Впрочем, как заявляет Грамши, «не впадая в вульгарный скептицизм и не сживаясь с удобным „лицемерием“, можно обрести ясность мысли и душевное спокойствие, даже если тебя раздирают самые невероятные противоречия и давит неумолимейшая необходимость; для этого, — говорит он, — надо уметь мыслить „исторически“, диалектически, надо уметь с предельной трезвостью определить свою задачу или же поставить перед собой совершенно определенную и точную цель. В этом смысле, при такого рода душевных заболеваниях можно... быть „самому себе врачом“29. Но только ведь больных, как всегда, куда больше, чем врачей.
«Недостаточно того, — писал Чаадаев, — чтобы прав был ум, нужно, чтобы и сердце было право».
Человеческое общество с неизбежностью тяготеет к гармонии между исторически необходимым человечеству и нравственно ценным для человека. Это знают не только «чудаки». Не отсюда ли, кстати сказать, и то, в бытовом своем проявлении звучащее подчас очень наивно, чувство неизбежности осуществления «священной мечты», которое испытывают многие «чудаки» и утописты и которое часто у них обретает силу фанатической одержимости и религиозной безапелляционности? Не отсюда ли у самых заядлых утопистов то чувство полной практичности их теорий, неизбежной осуществимости этих теорий, которое является характернейшей чертой всякого действительно серьезного мыслителя. Впрочем, утописты — весьма серьезные мыслители, иначе они и не были бы утопистами.
Фурье, например, в течение долгих лет, вплоть до своей смерти (в 1837 году!), ежедневно, в определенные часы ждал в своем доме того самого миллионера, который «должен был» дать, наконец, средства для немедленного осуществления фурьеристской утопии. Кабэ ездил в Иллинойс организовывать свою икарийскую республику. «Шестидесятник» В. А. Слепцов в России еще в середине прошлого века пытался организовать некую бытовую коммуну, идеал которой он находил в знаменитом «Хрустальном дворце» Чернышевского.

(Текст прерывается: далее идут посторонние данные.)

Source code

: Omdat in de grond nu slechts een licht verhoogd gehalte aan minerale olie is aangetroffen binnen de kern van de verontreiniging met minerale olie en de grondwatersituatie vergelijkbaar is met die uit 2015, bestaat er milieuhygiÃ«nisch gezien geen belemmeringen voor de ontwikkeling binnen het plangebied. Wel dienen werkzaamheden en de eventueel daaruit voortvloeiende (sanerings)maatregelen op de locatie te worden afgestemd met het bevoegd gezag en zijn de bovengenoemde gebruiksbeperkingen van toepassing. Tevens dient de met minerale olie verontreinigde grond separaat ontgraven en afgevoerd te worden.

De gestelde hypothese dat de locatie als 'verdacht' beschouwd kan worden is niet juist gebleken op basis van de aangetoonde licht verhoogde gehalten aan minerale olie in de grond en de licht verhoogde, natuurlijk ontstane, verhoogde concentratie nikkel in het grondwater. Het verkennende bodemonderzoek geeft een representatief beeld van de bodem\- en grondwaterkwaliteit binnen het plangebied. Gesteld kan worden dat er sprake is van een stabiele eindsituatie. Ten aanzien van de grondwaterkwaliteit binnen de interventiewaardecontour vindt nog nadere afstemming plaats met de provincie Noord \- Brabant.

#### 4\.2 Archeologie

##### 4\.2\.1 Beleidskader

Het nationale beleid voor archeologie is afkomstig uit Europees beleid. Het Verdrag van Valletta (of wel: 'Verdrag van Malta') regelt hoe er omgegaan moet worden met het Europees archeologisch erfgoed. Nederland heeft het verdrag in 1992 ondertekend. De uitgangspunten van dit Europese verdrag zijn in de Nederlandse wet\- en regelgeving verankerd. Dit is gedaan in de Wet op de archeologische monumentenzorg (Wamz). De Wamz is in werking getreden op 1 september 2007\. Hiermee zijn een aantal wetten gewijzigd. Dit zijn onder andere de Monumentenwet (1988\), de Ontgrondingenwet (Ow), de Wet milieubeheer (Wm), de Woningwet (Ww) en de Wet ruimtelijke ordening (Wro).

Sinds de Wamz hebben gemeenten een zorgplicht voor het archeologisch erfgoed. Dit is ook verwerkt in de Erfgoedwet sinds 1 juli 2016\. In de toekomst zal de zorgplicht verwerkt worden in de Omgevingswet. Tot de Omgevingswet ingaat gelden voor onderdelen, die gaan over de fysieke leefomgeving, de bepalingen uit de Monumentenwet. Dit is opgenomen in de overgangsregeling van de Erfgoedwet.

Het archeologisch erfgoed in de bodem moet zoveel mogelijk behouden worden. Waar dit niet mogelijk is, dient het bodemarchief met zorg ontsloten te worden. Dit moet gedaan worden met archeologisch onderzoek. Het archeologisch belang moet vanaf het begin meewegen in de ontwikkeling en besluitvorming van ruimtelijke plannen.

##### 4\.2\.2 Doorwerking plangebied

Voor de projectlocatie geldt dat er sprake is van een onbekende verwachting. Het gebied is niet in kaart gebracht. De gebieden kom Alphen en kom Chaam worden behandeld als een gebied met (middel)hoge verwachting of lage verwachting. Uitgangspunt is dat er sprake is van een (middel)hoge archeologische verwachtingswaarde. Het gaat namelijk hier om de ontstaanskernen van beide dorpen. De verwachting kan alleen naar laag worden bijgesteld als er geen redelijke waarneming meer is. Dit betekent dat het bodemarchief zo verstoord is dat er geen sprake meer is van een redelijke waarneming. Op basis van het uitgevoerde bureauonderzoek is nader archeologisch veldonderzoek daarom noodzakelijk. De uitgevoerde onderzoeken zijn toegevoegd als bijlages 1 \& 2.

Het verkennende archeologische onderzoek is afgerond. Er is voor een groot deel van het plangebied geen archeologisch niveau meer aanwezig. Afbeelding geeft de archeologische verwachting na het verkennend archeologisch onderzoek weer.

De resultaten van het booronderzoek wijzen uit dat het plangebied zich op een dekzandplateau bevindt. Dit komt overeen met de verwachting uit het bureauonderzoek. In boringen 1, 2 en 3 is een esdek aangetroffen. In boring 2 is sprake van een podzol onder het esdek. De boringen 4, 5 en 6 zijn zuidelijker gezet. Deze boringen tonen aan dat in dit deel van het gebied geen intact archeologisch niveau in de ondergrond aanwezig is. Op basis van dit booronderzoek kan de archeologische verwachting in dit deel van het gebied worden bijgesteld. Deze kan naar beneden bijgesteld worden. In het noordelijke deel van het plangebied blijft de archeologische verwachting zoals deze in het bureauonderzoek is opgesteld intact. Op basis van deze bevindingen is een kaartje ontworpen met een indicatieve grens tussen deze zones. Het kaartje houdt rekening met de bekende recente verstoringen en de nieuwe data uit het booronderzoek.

В конце прошлого — начале нынешнего века устраивали свои коммуны толстовцы.
«Затерянный в умственных пустынях моей страны, — писал Чаадаев в одном из своих писем 1832 года, — я долго полагал, что я один истощаю свои силы над этой работой, или имею, по крайней мере, лишь немного товарищей, рассеянных по земле; впоследствии я открыл, что весь мыслящий мир движется в том же направлении; и великим был для меня день, когда я сделал это открытие».
Как это ни странно на первый взгляд, но Чаадаев был все-таки не вполне не прав, придя к подобному заключению.
Только слова эти, сказанные им тогда в письме к Шеллингу, надо было, конечно же, адресовать не за границу, а в будущее — это был бы самый короткий путь к взаимопониманию с другими людьми.
В 1862 году Герцен опубликовал цикл своих статей под общим названием «Концы и начала». Тут он подводил итоги своим раздумьям над прошлым России и Европы, над уже закончившейся фазой исторического развития и пытался заглянуть в будущее мира и своей родины.